No Pass No Play is a Texas public education policy that came about as a result of the passage of House Bill 72 by the Texas Legislature in 1984, and became effective in 1985. Under No Pass No Play, students must pass all their school courses to be allowed to participate in extracurricular activities such as athletics or fine arts (choir, band, orchestra, dance, drama).

==History==
An account cited that the root of No Pass No Play policy can be traced back to the beginning of the 20th century when athletics started to become more popular than academics. For decades, the divergence of curricula became controversial and the adverse impact of extracurricular activities to core subjects such as mathematics, science, history, and reading, among others, became the subject of debate.

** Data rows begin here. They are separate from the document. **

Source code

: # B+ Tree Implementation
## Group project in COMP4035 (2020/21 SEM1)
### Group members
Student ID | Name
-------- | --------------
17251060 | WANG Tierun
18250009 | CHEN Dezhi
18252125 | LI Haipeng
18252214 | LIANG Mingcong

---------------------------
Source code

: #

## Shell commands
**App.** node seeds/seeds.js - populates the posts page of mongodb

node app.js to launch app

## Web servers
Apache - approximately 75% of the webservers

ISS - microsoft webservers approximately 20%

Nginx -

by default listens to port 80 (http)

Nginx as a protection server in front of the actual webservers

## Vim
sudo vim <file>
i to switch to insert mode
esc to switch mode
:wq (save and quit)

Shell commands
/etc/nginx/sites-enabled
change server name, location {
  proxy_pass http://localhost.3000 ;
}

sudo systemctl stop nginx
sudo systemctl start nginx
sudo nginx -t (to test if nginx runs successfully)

In 1984, then-Governor Mark White appointed Dallas businessman Ross Perot to lead a commission to study public education reform in Texas. As a result of the study, a sweeping package of educational reforms were proposed to the Texas Legislature, including No Pass No Play. The reforms were ultimately enacted as part of a series of reforms included in House Bill 72, which was passed in 1984 under White's direction, and became effective the following year. The law was finally passed by the second called session of the 68th Texas legislature, and signed by White on July 13, 1984.

The rule stipulates that Texas public school students who participate in extracurricular activities must achieve a passing grade (70% or higher, 60% or higher for Advanced Placement (AP), Pre-AP or GT) in order to qualify to continue participating in extracurricular activities such as athletics, band, and orchestra. Progress is assessed following each six-week grading period. If students receive at least one failing grade on their report card, they are ineligible to participate in extracurricular activities until the failing grade(s) reach acceptable levels. No Pass No Play affects all students involved in extracurricular activities in all school districts.

== Effect ==
The rule went into effect between semesters of the 1984–1985 school year. At the Houston Independent School District, the percentages of failing report card grades for all high school campuses decreased from 16 percent to 13 percent. Twenty-three of the district's 26 high schools had decreases in "F" grades. Later studies also revealed that students reported favorable attitudes towards the policy. However, it was found that extracurricular participation of at-risk students had decreased.

Versions of No Pass No Play were also enacted in other states. For instance, Arizona imposed a policy that required a passing grade in every class while California adopted a 2.0 or C average requirement while allowing local districts to impose higher restrictions.

==In popular culture==
The animated sitcom King of the Hill, which is set in Texas, deals with the policy in its 2000 episode "Peggy Makes the Big Leagues".